Including tax transparency provisions in Basel III is a mismatch for a set of rules designed "to improve financial stability with regulations that target adequate risk management and the establishment of adequate capital requirements, so financial institutions and the financial system can better withstand more sudden or severe shocks or stresses," says Jefferson Braswell, a member of the Private Sector Preparatory Group (PSPG), started as an industry advisory group for the Financial Stability Board (FSB).

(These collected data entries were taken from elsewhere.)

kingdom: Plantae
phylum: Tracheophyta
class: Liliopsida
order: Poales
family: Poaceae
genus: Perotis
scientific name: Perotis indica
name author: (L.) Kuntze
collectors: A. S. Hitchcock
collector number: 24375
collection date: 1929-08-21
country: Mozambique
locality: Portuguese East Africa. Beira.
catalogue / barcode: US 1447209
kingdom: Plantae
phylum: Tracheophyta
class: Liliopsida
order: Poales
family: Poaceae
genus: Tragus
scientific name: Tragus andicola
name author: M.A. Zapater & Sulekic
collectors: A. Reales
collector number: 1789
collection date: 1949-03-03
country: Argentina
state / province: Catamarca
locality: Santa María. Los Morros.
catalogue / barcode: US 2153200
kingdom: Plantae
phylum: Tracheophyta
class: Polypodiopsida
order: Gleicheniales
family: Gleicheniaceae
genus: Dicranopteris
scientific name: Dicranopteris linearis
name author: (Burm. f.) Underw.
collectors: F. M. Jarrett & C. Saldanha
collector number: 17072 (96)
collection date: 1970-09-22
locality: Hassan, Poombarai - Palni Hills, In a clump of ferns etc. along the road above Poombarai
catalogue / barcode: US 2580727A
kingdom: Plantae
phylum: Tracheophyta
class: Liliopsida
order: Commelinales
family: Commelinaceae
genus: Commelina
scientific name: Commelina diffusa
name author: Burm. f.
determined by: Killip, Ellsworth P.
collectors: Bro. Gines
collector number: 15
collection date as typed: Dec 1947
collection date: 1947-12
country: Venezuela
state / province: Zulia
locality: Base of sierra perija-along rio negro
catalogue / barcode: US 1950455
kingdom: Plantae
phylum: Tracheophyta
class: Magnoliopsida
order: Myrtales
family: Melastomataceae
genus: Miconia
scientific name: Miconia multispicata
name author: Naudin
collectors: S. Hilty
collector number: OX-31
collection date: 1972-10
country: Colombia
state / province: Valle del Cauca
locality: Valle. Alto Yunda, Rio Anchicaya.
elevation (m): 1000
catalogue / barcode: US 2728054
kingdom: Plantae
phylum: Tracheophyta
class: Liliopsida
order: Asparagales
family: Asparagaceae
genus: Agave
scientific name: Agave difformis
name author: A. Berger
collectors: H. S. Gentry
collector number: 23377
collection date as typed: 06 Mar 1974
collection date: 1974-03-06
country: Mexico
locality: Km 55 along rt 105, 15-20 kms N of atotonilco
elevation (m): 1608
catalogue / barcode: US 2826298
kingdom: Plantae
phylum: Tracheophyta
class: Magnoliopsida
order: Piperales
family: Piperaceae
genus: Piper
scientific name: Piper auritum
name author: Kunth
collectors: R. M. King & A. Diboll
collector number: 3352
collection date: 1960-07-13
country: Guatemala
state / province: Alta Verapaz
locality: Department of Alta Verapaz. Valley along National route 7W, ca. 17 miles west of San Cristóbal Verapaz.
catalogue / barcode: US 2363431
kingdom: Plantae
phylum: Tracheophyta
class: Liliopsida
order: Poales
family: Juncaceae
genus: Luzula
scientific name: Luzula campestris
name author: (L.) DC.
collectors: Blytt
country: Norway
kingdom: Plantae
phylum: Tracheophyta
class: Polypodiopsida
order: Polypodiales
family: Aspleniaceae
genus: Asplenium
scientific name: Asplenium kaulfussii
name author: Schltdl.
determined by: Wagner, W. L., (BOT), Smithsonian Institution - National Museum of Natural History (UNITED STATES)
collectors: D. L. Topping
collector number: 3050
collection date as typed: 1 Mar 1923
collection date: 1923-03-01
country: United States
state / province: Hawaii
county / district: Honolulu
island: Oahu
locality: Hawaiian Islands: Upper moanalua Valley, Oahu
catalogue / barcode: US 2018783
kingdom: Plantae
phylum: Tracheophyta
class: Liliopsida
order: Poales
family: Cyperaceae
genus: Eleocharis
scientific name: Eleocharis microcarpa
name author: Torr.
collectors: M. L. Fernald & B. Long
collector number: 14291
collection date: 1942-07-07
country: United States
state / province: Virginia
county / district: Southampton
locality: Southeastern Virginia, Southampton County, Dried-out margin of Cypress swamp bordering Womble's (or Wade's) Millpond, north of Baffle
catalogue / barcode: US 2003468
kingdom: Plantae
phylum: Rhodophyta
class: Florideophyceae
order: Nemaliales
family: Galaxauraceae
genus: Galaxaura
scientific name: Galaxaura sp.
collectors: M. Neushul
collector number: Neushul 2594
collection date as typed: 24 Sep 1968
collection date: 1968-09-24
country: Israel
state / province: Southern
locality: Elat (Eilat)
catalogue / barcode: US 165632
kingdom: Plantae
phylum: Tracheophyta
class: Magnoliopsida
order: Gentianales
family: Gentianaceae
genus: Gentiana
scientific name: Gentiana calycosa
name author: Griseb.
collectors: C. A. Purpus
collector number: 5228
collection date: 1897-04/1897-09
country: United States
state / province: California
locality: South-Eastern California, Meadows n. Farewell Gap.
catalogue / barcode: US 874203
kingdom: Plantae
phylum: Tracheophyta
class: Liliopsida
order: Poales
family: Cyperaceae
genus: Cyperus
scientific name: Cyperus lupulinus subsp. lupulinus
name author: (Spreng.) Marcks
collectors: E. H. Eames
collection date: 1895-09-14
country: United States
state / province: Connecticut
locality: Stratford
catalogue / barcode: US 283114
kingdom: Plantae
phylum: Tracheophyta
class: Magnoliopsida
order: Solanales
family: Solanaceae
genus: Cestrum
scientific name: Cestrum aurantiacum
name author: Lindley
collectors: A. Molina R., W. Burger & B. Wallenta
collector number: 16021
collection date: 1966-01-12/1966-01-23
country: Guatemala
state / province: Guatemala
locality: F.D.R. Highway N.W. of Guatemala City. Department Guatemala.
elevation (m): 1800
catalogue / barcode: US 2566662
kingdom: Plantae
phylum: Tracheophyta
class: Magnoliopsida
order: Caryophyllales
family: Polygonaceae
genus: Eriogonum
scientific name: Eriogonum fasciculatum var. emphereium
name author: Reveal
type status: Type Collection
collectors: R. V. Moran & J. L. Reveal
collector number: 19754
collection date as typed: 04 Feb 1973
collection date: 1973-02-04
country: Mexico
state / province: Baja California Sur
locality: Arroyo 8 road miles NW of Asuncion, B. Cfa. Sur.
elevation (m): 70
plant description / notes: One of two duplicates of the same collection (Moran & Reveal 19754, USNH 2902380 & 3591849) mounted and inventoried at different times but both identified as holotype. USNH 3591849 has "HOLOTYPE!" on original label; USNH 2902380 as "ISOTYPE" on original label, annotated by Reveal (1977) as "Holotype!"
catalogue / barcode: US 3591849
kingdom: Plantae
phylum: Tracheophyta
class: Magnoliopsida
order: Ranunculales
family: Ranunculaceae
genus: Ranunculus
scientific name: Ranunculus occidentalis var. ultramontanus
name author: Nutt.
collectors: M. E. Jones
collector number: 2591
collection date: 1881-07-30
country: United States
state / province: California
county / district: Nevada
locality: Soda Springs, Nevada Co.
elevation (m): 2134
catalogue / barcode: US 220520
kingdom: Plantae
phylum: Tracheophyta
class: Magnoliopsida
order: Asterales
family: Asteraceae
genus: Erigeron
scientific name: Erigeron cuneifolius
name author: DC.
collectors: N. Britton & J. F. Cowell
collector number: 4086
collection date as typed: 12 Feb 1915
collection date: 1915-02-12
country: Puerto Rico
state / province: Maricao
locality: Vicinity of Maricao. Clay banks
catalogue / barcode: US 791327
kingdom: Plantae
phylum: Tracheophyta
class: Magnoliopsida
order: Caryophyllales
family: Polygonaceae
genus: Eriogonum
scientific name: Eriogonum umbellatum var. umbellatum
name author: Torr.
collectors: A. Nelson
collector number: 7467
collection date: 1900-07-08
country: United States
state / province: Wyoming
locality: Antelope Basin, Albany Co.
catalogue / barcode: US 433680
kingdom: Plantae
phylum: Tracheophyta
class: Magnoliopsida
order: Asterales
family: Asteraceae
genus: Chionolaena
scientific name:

"Asking that Basel issue such an edict is a misuse of the Basel process for setting risk management and financial stability practices," continues Braswell, who is a founding partner of Tahoe Blue, a data standards and risk management consultancy. "In fact, it has nothing to do with the mission of Basel III or any other version of Basel."

Basel II regulation, the prior version of the capital adequacy rules, already includes "Pillar 3" disclosure provisions that cover transparency of tax payments, making the inclusion of the issue in Basel III unnecessary, according to Mayra Rodríguez Valladares, managing principal of consultancy MRV Associates, who follows the course of Basel III regulation provisions and implementation.

"If no-one implements [the Pillar 3 provisions] or supervises them uniformly, then it's pointless," she says.

Certainly there is pressure to keep major corporations from dodging taxes, which makes the push for transparency of tax payment data understandable. Pillar 3, more broadly, is meant to ensure disclosure of risk exposures, so maybe specificity about tax payments couldn't hurt.

Does that belong in Basel III, however? And will that priority be well-served as one piece of a new regulatory regime that will gestate until 2019 before it takes full effect? This is hitching tax collection enforcement to the wrong vehicle.